The results are in: Donald Trump, Barack Obama is your father – at least when it comes to presidents creating jobs, that is. While the unemployment situation in the U.S. is much more urgent than a DNA test on an episode of Maury, the analogy is nearly unavoidable as both offer undeniable proof.
In this case, the number of jobs that were created in 2017, Trump’s first full year in the White House, fell short of those in 2016, when Obama was at the helm, according to the latest monthly jobs report. In fact, job growth has slowed since Trump took office, figures from the U.S. Bureau of Labor Statistics showed.
It’s more than just a monthly thing, as there were 2.06 million jobs created in 2017, compared to 2.24 million the year prior.
But the fact that there were just 171,000 jobs created in December 2017 may underscore Trump’s clear employment-creating shortcomings better than any other metric – it’s the lowest numbers for December jobs in four years. (For the record, 187,000 jobs were created on Obama’s watch December 2016.)
The numbers were pretty much down across all industries, too. There were about 300,000 healthcare jobs created last month, but that was nearly 100,000 fewer than for the same time period in 2016. In the food services sector, 249,000 jobs were added, but that was compared to 276,000 for December of 2016. After Obama oversaw the growth of 203,000 retail jobs in December of 2016, last month saw 67,000 fewer retail jobs created.

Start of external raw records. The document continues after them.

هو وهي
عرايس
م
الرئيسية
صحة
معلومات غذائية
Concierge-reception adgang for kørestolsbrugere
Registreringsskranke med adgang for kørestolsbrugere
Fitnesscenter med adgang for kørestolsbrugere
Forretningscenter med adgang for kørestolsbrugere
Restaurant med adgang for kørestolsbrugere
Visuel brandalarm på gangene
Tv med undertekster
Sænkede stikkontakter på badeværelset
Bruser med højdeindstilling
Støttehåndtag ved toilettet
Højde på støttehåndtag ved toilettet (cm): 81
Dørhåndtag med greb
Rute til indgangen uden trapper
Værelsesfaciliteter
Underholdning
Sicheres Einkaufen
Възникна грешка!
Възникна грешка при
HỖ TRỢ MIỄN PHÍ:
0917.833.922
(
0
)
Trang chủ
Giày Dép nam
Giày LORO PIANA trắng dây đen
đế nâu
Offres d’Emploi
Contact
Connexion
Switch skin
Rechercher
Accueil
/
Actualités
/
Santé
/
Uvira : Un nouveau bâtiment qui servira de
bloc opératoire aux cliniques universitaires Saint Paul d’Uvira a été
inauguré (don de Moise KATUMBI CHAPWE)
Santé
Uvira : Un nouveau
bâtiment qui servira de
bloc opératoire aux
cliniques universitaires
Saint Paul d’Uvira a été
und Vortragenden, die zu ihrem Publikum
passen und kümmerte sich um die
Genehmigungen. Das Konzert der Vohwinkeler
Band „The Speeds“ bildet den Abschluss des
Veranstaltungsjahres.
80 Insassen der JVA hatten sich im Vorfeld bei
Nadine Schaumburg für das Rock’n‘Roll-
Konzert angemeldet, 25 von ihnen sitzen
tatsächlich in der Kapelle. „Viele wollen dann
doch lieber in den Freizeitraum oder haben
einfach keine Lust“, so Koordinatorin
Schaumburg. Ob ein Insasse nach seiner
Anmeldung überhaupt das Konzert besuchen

The latest jobs report came at a time when Trump and his administration have been all too preoccupied with rolling back his predecessor’s signature legacies. Attorney General Jeff Sessions announced just this week that federal law enforcement planned to crack down on states where marijuana has been legalized, legislation that was enacted on Obama’s watch.
But the impressive legacy Obama left in creating jobs, especially in the aftermath of the Great Recession that claimed nearly 9 million jobs, has proven to be untouchable by Trump.
Now, if we could only figure out a way to make a bigger dent in the unemployment rate for Black folks, which has managed to fall to the lowest rate in years while still hovering around seven to eight percent – the highest of any racial demographic.